The impact of a successful ConsentFix attack is equivalent to a full credential compromise:

• Complete Account Takeover: The attacker gains full access to the victim's Microsoft 365 account, including email (Outlook), file storage (SharePoint, OneDrive), and collaboration tools (Teams).
• Data Breach: Sensitive corporate data can be exfiltrated from the compromised account.
• Business Email Compromise (BEC): The attacker can use the compromised mailbox to launch convincing BEC attacks against colleagues, partners, or customers.
• Cloud Infrastructure Compromise: If the user has administrative rights in Azure, the attacker can use their session to modify, delete, or create cloud resources, potentially leading to a much larger breach.
• Persistence: The attacker obtains a refresh token, allowing them to maintain access to the account even if the user changes their password.

Detection & Response

Detecting ConsentFix requires focusing on identity and browser-level events:

• Monitor for Anomalous Token Issuance: In Microsoft Entra ID sign-in logs, look for token issuance events for the Azure CLI application where the IP address of the token request does not match the IP address of the initial user authentication.
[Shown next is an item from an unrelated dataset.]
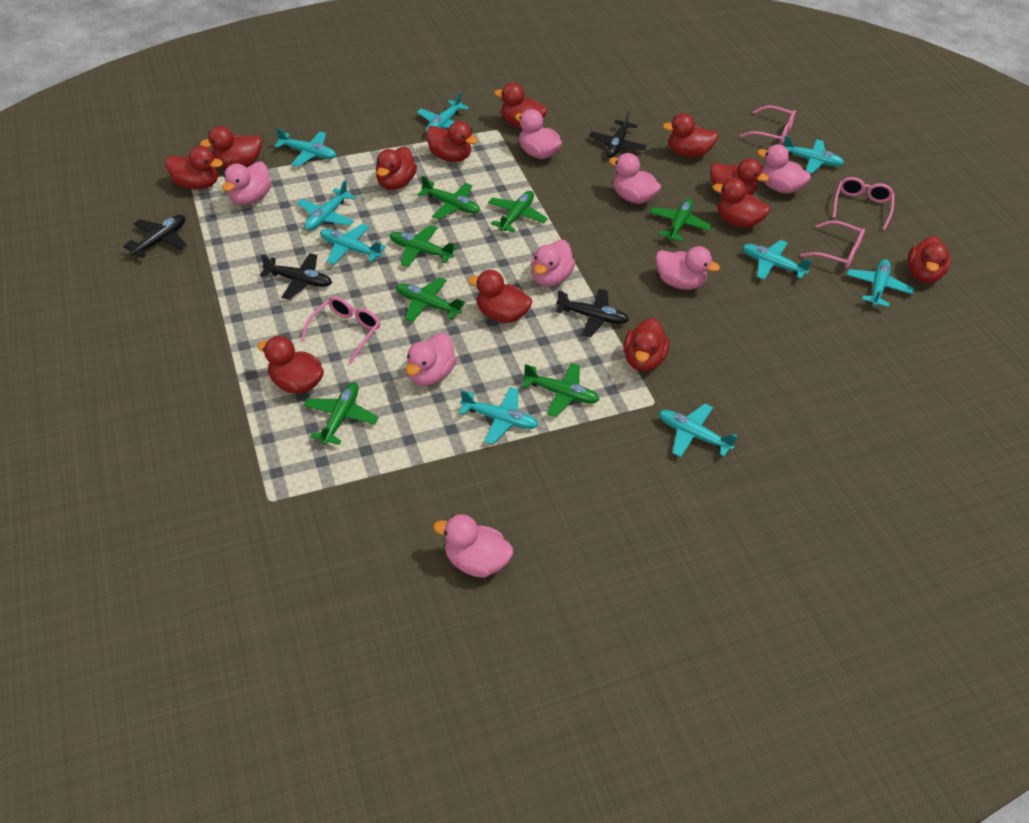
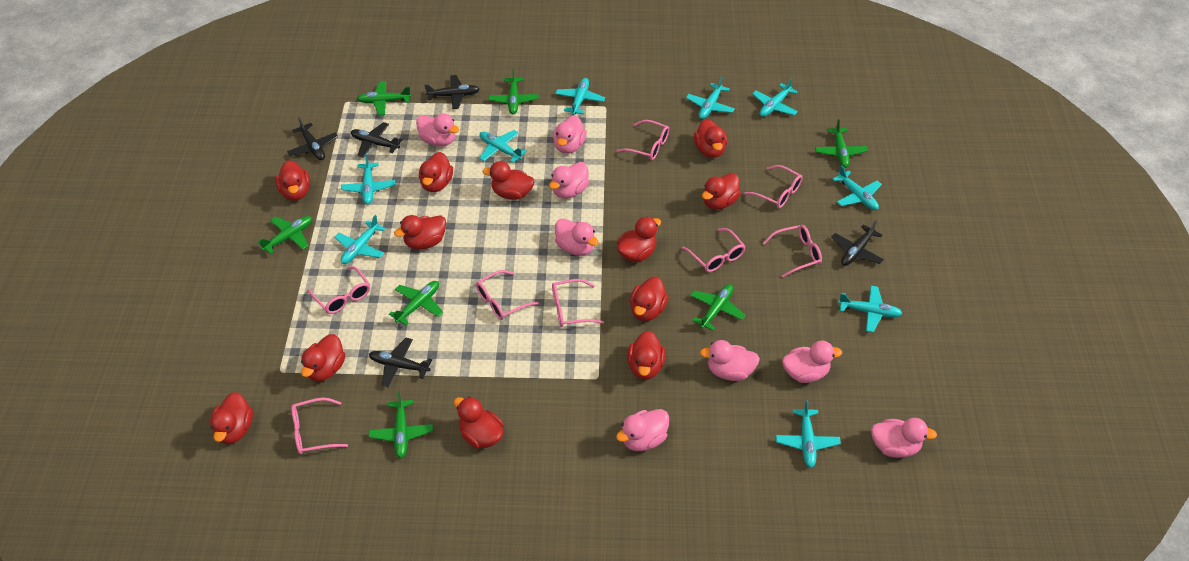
black plane: [123,215,187,258] [260,253,332,300] [556,289,629,337] [589,111,647,158] = 4 -> [287,117,338,160] [351,122,403,158] [369,338,432,388] [424,75,480,109] [831,220,884,266] = 5
pink glasses: [301,296,380,364] [740,106,796,145] [800,220,865,269] [832,177,894,230] = 4 -> [291,398,348,454] [307,266,370,314] [476,270,539,320] [552,279,604,327] [616,120,669,160] [682,228,746,272] [744,165,803,208] [763,225,822,278] = 8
This is a high-fidelity indicator of this attack.
• Browser Security Tools: Deploy browser security solutions that can detect and block malicious copy-and-paste events or warn users when they are on a known phishing page that uses this technique.
• User-Reported Phishing: Educate users to be suspicious of any website that asks them to copy and paste a URL from their address bar, especially one containing localhost.
• Incident Response: If an attack is detected, immediately revoke all refresh tokens for the affected user account in the Entra ID portal to terminate the attacker's session.

Mitigation

1. User Education: The primary defense is user awareness. Train users to never copy and paste URLs from their address bar into a website, especially as part of a login or verification process. This is a D3FEND User Behavior Analysis (D3-UBA) related control.
2. Restrict Application Consent: While Azure CLI is trusted, review and restrict user consent for third-party applications. Configure Entra ID to require admin consent for any new application to limit the broader threat of consent phishing.
3. Conditional Access Policies: Implement strict Conditional Access policies in Entra ID that enforce location-based or device compliance checks for token issuance. A policy that flags or blocks token requests from untrusted locations or devices could disrupt the attacker's ability to use the stolen code.
4. Browser Security Solutions: Deploy advanced browser security platforms, like the one offered by Push Security, that are specifically designed to detect and block ClickFix and ConsentFix attack patterns at the browser level.